- [TASK INSTRUCTIONS]
Every line from the one with "Follow the cell" to the end of the data needs to be copied exactly, and no line before it.

- [LISTED RECORDS]

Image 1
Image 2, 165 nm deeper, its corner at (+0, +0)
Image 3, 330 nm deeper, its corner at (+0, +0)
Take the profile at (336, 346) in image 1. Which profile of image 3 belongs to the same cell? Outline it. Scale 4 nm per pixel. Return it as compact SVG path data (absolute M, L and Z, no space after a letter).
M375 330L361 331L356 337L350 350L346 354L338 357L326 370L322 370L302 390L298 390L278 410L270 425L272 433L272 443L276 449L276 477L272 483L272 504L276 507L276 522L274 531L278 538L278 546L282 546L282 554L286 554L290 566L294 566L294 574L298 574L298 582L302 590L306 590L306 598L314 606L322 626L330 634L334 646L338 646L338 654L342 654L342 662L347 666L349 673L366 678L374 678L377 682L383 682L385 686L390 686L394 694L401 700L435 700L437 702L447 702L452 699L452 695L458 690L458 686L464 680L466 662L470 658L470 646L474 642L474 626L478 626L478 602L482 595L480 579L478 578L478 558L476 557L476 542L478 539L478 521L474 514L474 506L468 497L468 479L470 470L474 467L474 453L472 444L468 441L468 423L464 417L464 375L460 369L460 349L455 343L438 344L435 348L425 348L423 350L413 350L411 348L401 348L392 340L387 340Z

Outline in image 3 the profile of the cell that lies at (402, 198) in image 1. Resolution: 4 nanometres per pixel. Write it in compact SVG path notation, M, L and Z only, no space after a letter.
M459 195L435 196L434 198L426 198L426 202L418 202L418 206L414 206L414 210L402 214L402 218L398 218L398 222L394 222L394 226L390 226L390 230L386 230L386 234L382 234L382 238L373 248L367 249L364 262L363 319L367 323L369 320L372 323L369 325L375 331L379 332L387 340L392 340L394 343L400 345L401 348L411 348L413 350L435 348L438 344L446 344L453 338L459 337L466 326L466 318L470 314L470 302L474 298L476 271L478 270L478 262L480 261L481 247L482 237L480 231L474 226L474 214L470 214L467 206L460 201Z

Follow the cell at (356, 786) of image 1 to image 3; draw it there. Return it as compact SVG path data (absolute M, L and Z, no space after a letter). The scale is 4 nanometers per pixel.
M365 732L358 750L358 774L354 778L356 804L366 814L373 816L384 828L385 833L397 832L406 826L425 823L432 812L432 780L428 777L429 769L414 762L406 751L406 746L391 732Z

- [REPLY]
Follow the cell at (356, 786) of image 1 to image 3; draw it there. Return it as compact SVG path data (absolute M, L and Z, no space after a letter). The scale is 4 nanometers per pixel.
M365 732L358 750L358 774L354 778L356 804L366 814L373 816L384 828L385 833L397 832L406 826L425 823L432 812L432 780L428 777L429 769L414 762L406 751L406 746L391 732Z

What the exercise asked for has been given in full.